ICD disease classification is hierarchical, with a small number of summary disease chapters. These ICD chapters were divided into a large number of more specific disease groupings (represented by 3-character codes). Most of the 3-character disease groupings can be further divided into an even larger number of very specific disease categories represented by 4-character and 5-character codes.
ICD-9-CM is the International Classification of Diseases, Ninth Revision, Clinical Modification
The data was obtained with research ethics approval from the GCHHS Human Research Ethics Committee.
Full ICD coding process refers to encounters that have been coded by a professional clinical coder, taking into account all the available information within the medical record to assign codes based on the ‘coding guidelines’ or ‘standards’ for the assignment of principal diagnosis and additional diagnoses.

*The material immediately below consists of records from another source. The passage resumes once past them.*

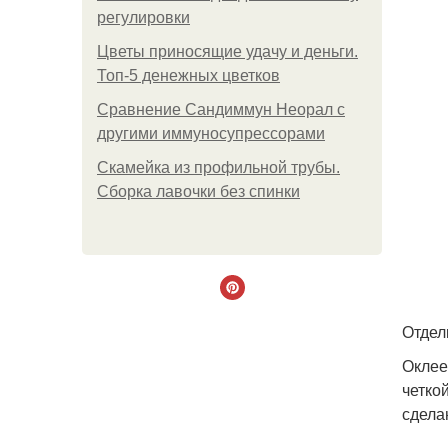
регулировки
Цветы приносящие удачу и деньги.
Топ-5 денежных цветков
Сравнение Сандиммун Неорал с
другими иммуносупрессорами
Скамейка из профильной трубы.
Сборка лавочки без спинки
Отдел
Оклее
четко
сделан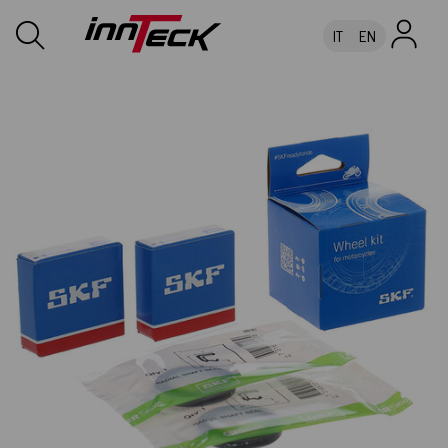
IT
EN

Batch coding refers to the coding of the same diagnosis code to all encounters from a particular hospital clinic due to the large quantity of similar cases.
The average LOS in the dataset for encounters with a care type of “Acute” or “Newborn” was 2.4 days.
Unified Medical Language System (UMLS) is a compendium of many controlled vocabularies in the biomedical sciences domain. It provides a mapping structure among these vocabularies and thus allows one to translate among the various terminology systems. The UMLS is designed and maintained by the US National Library of Medicine (NLM).